So, last week MPC filed documents with state regulators — the Public Service Commission — for a requested rate increase of 11.35 percent. The Commission has the ability to deny MPC’s request. If approved, the increases will go into effect in 2012.
MPC officials said last year that rates could go up about 33 percent. That was after they filed a document with the Commission saying rates would go up about 45 percent.
Company spokesperson Cindy Duvall says MPC made three separate filings with the Commission, and the majority of the requested rate increase is due to the Kemper plant, which is under construction.
The plan represents a huge financial risk for MPC’s 188,000 customers in southeastern Mississippi.
The mechanism that allows MPC to charge its ratepayers for the financing cost of the facility as it’s being built — known as Construction Work in Progress Financing — is particularly unnerving. It shifts most of the risk to the power company’s customers.

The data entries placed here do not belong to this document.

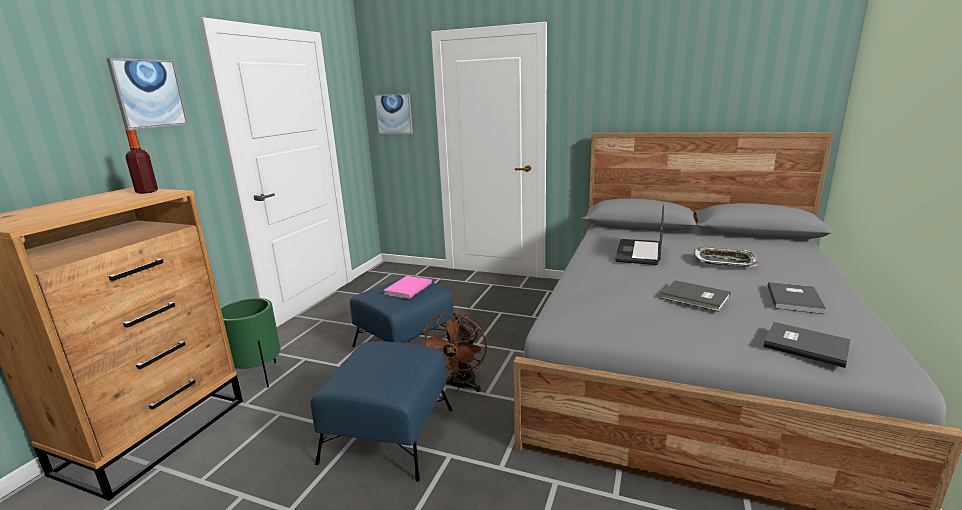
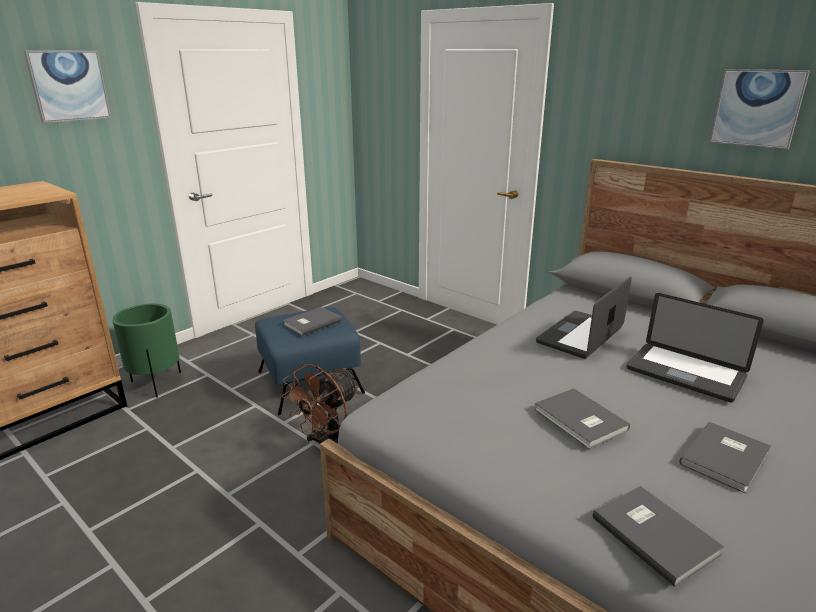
camera: 20 degrees right, 5 degrees up
bottle [125,129,158,194] -> none
blue ottoman [311,341,452,482] -> none
picture [375,94,413,134] -> picture moved to [710,69,810,149]
pink book [383,276,432,299] -> grey book [283,307,342,336]
tray [692,247,758,267] -> laptop [626,293,764,402]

Also, the technology the plant will use to generate electricity is new and unproven on a commercial scale.
In interviews with the MBJ, officials with MPC wouldn’t even guarantee that Kemper’s technology would work.
Yet, here we go. Now MPC asks for an 11.35 percent rate increase for customers, and — due to a state law called the Baseload Act — MPC is under no obligation to refund its customers if the plant doesn’t work.
Even if it does work, the increases in rates over time will have been much more than if MPC had relied on a much less expensive natural gas option.
What part of this equation adds up to a help for businesses and individual customers served by MPC?